STATED EXERCISE | Rewrite the rows from the line with "pose: elev=84.9 azim=274.4 roll=2.9 dist=1.50" up to and including the line with "Dot at: (171, 299)", replacing "pose" with "view" and leaving everything else unchanged.

Data records |
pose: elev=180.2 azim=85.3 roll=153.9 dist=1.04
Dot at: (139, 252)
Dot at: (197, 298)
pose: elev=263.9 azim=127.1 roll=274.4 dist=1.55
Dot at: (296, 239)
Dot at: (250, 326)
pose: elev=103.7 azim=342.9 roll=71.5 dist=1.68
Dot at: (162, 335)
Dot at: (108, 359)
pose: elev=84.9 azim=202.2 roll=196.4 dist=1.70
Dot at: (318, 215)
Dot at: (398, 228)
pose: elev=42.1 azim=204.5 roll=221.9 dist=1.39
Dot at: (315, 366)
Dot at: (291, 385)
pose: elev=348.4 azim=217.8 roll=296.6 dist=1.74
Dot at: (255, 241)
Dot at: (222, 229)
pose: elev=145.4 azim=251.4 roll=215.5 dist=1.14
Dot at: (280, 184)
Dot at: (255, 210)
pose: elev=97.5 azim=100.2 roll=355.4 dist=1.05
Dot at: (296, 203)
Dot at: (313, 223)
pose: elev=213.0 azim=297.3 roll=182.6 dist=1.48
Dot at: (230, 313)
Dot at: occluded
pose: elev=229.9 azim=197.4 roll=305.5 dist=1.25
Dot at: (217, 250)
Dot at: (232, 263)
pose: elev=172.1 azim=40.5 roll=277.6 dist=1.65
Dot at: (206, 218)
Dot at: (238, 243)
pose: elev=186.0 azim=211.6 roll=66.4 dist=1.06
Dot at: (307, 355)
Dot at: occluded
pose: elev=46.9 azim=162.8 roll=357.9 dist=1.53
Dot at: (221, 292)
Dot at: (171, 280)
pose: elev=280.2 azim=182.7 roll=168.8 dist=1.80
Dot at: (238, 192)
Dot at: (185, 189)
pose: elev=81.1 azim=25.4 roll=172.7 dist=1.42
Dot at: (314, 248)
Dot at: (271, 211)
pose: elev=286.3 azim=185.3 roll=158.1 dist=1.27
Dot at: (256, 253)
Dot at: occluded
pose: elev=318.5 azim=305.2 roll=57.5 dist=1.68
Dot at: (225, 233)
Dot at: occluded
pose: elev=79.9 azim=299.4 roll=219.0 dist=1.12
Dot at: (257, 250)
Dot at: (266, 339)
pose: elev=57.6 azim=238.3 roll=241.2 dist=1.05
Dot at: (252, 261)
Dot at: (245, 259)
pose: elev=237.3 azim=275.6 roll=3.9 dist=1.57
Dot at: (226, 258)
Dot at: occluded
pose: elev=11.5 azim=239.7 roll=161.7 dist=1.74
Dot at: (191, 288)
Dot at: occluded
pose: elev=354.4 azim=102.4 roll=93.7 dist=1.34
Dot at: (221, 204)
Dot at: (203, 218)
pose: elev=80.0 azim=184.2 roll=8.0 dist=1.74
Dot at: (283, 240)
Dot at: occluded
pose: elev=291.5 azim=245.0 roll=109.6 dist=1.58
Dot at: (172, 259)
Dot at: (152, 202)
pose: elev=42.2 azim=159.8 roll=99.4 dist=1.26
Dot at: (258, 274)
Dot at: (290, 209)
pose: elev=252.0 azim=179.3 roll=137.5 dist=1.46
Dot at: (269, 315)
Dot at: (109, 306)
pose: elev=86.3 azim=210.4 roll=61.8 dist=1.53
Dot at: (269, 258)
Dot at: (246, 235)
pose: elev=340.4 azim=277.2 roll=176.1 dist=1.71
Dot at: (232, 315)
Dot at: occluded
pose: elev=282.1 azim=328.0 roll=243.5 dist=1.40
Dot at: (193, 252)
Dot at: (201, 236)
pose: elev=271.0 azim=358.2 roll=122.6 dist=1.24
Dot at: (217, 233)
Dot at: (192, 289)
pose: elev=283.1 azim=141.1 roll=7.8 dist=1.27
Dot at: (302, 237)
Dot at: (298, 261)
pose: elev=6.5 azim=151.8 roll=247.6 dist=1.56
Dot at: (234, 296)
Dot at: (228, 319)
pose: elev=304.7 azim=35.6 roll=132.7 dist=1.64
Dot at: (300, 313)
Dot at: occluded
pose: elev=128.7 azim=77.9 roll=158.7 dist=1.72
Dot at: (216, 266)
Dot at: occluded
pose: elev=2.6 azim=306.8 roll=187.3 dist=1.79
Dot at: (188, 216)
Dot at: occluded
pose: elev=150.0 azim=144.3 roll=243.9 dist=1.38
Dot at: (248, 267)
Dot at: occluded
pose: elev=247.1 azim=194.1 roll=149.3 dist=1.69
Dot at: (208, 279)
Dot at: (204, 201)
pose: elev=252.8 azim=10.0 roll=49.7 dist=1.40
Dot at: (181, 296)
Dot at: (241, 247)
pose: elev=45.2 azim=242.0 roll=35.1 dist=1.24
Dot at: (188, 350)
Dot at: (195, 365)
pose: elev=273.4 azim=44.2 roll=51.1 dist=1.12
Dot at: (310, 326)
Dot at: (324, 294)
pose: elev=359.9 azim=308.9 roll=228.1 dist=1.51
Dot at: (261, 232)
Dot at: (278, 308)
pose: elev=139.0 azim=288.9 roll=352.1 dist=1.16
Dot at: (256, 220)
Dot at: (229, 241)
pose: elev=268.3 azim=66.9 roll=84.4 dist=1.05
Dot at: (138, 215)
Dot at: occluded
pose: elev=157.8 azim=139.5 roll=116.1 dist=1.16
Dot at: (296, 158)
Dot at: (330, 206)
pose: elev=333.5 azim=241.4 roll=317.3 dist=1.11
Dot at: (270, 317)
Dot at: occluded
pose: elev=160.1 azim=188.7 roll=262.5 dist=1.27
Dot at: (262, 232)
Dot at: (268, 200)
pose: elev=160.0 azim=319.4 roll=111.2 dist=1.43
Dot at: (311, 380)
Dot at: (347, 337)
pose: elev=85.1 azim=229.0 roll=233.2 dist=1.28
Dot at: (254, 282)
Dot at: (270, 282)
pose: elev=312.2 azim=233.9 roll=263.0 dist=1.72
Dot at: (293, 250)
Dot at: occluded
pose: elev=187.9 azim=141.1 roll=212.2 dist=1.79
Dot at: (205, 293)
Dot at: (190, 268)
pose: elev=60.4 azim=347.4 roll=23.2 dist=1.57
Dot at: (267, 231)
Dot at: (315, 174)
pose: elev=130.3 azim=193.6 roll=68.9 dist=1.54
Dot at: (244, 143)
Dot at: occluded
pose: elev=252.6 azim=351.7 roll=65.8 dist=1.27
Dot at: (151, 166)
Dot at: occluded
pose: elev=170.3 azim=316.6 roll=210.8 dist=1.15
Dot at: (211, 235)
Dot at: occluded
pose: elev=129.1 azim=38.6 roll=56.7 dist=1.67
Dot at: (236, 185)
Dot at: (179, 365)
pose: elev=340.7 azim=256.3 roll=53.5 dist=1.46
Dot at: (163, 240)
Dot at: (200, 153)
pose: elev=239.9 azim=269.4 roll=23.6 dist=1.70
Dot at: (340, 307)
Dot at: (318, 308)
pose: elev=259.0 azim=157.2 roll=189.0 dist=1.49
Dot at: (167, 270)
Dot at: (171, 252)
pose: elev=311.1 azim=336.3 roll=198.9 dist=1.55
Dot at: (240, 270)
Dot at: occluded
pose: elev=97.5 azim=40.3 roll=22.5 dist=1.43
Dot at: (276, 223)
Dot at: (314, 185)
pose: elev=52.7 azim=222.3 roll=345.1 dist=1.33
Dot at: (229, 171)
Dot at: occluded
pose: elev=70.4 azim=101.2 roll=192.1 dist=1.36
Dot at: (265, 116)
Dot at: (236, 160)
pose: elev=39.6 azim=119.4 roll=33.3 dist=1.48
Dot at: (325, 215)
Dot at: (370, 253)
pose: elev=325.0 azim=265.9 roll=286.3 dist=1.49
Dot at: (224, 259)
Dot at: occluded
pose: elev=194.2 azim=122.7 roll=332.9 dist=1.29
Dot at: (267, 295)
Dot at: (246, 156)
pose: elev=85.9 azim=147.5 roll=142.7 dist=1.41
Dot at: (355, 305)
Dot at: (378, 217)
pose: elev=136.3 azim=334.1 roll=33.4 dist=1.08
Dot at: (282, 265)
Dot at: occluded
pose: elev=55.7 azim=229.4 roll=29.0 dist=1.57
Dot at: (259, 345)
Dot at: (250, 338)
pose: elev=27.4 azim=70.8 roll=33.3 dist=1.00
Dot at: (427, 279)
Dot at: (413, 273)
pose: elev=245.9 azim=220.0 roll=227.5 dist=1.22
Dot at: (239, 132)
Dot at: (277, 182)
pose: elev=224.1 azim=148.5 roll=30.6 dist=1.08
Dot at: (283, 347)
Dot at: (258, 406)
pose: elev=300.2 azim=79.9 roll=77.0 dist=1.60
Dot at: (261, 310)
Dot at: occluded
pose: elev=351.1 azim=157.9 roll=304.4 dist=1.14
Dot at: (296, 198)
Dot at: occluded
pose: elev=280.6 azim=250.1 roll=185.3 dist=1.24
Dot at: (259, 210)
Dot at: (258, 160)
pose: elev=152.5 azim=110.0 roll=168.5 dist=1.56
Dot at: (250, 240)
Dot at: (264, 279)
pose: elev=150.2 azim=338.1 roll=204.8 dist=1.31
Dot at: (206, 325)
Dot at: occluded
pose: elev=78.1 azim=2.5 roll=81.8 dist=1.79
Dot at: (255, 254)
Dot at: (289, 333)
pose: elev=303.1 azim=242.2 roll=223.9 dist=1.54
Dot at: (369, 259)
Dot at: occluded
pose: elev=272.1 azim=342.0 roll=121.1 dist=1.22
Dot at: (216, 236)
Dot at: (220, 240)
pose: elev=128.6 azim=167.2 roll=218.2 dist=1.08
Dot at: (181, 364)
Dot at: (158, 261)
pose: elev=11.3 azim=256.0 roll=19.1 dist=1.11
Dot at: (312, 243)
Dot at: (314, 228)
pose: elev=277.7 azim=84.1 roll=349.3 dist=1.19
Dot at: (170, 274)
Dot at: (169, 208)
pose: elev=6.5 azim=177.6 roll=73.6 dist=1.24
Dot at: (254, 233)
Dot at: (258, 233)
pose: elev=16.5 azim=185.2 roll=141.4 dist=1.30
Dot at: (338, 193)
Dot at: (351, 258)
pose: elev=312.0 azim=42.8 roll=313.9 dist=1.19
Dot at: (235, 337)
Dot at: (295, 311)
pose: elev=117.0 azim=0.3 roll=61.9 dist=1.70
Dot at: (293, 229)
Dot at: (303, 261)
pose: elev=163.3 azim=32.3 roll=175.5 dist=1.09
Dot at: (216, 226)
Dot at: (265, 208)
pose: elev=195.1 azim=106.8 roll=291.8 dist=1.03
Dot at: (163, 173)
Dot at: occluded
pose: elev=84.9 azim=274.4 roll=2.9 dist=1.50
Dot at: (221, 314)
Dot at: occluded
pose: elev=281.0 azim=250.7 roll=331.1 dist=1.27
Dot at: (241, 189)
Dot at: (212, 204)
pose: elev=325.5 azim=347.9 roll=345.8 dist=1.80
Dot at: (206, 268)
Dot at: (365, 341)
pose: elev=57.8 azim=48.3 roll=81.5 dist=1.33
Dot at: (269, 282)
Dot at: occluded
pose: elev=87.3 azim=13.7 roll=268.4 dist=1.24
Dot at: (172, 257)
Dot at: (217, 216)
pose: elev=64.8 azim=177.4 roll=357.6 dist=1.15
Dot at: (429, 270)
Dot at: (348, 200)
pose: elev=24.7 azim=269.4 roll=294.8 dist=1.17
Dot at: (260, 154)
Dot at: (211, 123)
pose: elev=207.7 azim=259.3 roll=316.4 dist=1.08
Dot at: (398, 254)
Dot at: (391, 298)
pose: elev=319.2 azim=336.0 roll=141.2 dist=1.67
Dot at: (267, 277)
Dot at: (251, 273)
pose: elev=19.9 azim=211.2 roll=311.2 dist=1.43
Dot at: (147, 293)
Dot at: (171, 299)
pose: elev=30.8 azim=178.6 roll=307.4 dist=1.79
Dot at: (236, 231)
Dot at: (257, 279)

REPLY TO THE TASK |
view: elev=84.9 azim=274.4 roll=2.9 dist=1.50
Dot at: (221, 314)
Dot at: occluded
view: elev=281.0 azim=250.7 roll=331.1 dist=1.27
Dot at: (241, 189)
Dot at: (212, 204)
view: elev=325.5 azim=347.9 roll=345.8 dist=1.80
Dot at: (206, 268)
Dot at: (365, 341)
view: elev=57.8 azim=48.3 roll=81.5 dist=1.33
Dot at: (269, 282)
Dot at: occluded
view: elev=87.3 azim=13.7 roll=268.4 dist=1.24
Dot at: (172, 257)
Dot at: (217, 216)
view: elev=64.8 azim=177.4 roll=357.6 dist=1.15
Dot at: (429, 270)
Dot at: (348, 200)
view: elev=24.7 azim=269.4 roll=294.8 dist=1.17
Dot at: (260, 154)
Dot at: (211, 123)
view: elev=207.7 azim=259.3 roll=316.4 dist=1.08
Dot at: (398, 254)
Dot at: (391, 298)
view: elev=319.2 azim=336.0 roll=141.2 dist=1.67
Dot at: (267, 277)
Dot at: (251, 273)
view: elev=19.9 azim=211.2 roll=311.2 dist=1.43
Dot at: (147, 293)
Dot at: (171, 299)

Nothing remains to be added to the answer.